Bolting is not (quite) the controversial activity it was thirty years ago. Ethics of bolting have stabilised and become generally accepted.
There have been many meetings at which bolting has been discussed. This has always been and still remains a controversial subject in Cumbria. The spread of bolts in countries around the world has been infectious and many locations are now entirely dominated by sport climbs.
Trad climbing is still alive and kicking in many places and especially in Britain, where it lives side by side with sport climbing. Trad climbing is a precious activity and must be preserved. It is important to control the use of bolts on the crags and existing climbs (including classic "scare" routes).
The bolt fund will only install and supply bolts for routes and crags agreed by the local climbing community at local BMC meets, along with the permission of the landowner.
The cliffs we climb on are a finite resource and it is up to us to preserve them for future generations.

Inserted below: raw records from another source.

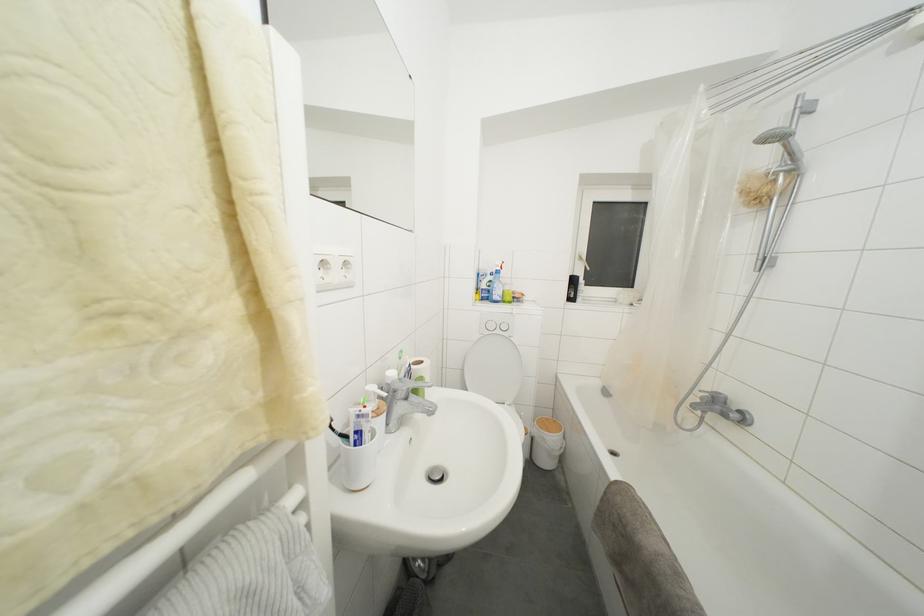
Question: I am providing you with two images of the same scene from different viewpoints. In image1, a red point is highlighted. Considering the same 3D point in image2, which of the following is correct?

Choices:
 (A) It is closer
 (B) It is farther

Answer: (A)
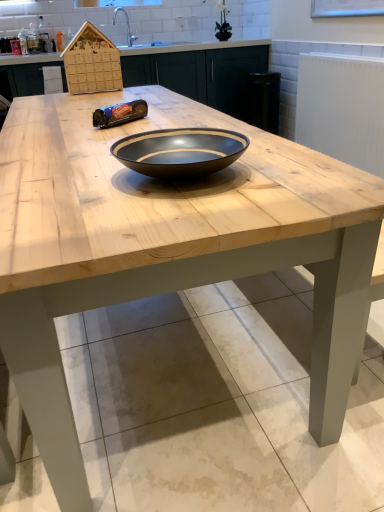
Question: In terms of size, does white textured radiator at upper right appear bigger or smaller than black glossy bowl at center?

Choices:
 (A) big
 (B) small

Answer: (A)

Question: Is white textured radiator at upper right taller or shorter than black glossy bowl at center?

Choices:
 (A) tall
 (B) short

Answer: (A)

Question: Which is nearer to the white textured radiator at upper right?

Choices:
 (A) black glossy bowl at center
 (B) wooden cabinetry at center

Answer: (B)

Question: Estimate the real-world distances between objects in this image. Which object is farther from the black glossy bowl at center?

Choices:
 (A) wooden cabinetry at center
 (B) white textured radiator at upper right

Answer: (A)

The rusting remnants of previous bolting eras are a common and unsightly feature of many older cliffs. Many routes are on their fifth generation of bolts and while the widespread use nowadays of stainless steel bolts will slow down the pace of decay the problem of what to do years to come is a serious one. Poorly placed bolts, unsuitable materials, and misuse by climbers are all issues that have led to wholesale bolt replacement.
The use of stainless steel glue-in bolts, correctly treated to reduce corrosion and carefully glued in place will enormously extend the lifespan of the protection, while for lower-offs the issue of wear can only be addressed by making them replaceable or of thicker material, we do both.
But no matter how strong or thick bolts are made the issue of replacement will sooner or later arise and to avoid adding to the number of holes and "dead" bolts in the cliff the old bolts should be removed and the hole re-used, ideally, this will be then repeated indefinitely.
All Bolts we use are removable and the hole can be re-used. We have specifically designed our bolts to be removable at a later date, then simply drilling out the old glue allows a new bolt to be glued in. This is the only long term way to ensure the continued use of the rock.